Quel est votre tout premier souvenir d’écriture d’imagination ?

Je me rappelle avoir commencé un roman, l'avoir tenu 5 pages, et m'être dit que j'y reviendrais quand je serais "grande". J'avais autour de 12 ans. Je me rappelle qu'il s'agissait d'un héros masculin (mais oui, déjà), une sorte de poète exalté qui prenait les commandes d'un pays pour le transformer en paradis anti-capitaliste. Je n'y suis jamais revenue. Puisque vous m'y faites penser, on peut constater que déjà je souffrais du syndrome de la révolutionnaire romantique...

Dans Enlève la nuit, vous choisissez de suivre la trajectoire de vie d’un Juif hassidique en rupture avec sa communauté. Vous vous glissez volontiers dans d’autres vies que la vôtre, en particulier celles de personnages masculins. Qu’est-ce que cela vous permet ?

Ce sont sans doute les personnages qui choisissent les écrivains, et non l'inverse. Ceux et celles qui débarquent dans mon imaginaire ont tous quelque chose à m'apprendre sur moi -sur la condition humaine.

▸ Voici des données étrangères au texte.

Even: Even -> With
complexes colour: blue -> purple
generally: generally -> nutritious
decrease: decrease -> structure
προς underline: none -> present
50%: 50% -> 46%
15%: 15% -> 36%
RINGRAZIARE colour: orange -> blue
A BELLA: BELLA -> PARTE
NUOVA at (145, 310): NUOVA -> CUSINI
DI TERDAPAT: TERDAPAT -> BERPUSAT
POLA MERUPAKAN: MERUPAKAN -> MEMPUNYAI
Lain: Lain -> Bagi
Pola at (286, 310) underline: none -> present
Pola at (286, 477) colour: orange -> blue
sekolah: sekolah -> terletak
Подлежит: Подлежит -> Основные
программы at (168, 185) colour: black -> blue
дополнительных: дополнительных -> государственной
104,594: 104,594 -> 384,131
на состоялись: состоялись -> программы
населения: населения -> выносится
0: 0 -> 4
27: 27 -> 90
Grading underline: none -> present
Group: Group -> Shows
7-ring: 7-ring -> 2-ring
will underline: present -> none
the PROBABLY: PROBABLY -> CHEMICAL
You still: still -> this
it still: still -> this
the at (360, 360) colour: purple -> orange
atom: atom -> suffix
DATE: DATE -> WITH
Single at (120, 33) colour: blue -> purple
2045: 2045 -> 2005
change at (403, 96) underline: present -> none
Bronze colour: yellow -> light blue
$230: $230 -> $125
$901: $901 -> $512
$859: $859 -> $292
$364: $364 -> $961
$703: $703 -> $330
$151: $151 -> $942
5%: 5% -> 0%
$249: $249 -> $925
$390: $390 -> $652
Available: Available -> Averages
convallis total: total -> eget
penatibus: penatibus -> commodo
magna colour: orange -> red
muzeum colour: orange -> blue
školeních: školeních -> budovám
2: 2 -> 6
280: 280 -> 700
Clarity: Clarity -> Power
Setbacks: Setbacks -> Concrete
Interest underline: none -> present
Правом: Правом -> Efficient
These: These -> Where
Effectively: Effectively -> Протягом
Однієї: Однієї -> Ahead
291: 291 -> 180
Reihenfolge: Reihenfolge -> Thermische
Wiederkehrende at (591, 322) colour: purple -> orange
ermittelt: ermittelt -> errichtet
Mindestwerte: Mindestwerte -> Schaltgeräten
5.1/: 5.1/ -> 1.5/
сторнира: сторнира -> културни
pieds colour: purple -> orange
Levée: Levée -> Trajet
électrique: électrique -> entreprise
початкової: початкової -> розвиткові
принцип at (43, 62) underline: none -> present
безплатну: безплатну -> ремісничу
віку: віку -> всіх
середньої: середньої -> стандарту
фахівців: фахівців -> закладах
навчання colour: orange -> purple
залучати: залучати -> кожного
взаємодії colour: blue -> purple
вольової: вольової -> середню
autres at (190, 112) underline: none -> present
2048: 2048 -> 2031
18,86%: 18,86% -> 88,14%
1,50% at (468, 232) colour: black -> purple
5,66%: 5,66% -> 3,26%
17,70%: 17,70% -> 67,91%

À priori, je ne décide rien, et peu me chaut que ce soit des hommes ou des femmes, des vieillards ou des adolescents, des démunis ou des bien nantis qui s'imposent à mon esprit. Dans le cas d'Enlève la nuit par exemple, le héros, Markus, avait déjà fait une courte apparition dans mon livre précédent (Ce qu'il reste de moi), et c'est comme s'il réclamait que je poursuive son destin. Sa quête est immense: découvrir qui il est, sous les conditionnements accumulés. J'ai donc pu faire de sa quête la mienne, suivre un personnage complètement neuf qui vient au monde avec les yeux émerveillés et horrifiés d'un nouveau-né. Ça m'a donné une liberté magnifique. Ça m'a permis de revisiter ma société, dans la peau de Markus, de redécouvrir à quel point on s'égare et on fuit, à quel point dans le fond notre monde est souffrant. Et de me rappeler surtout que la solidarité est urgente.

Quelle langue d’écriture est-ce pour vous, le français ?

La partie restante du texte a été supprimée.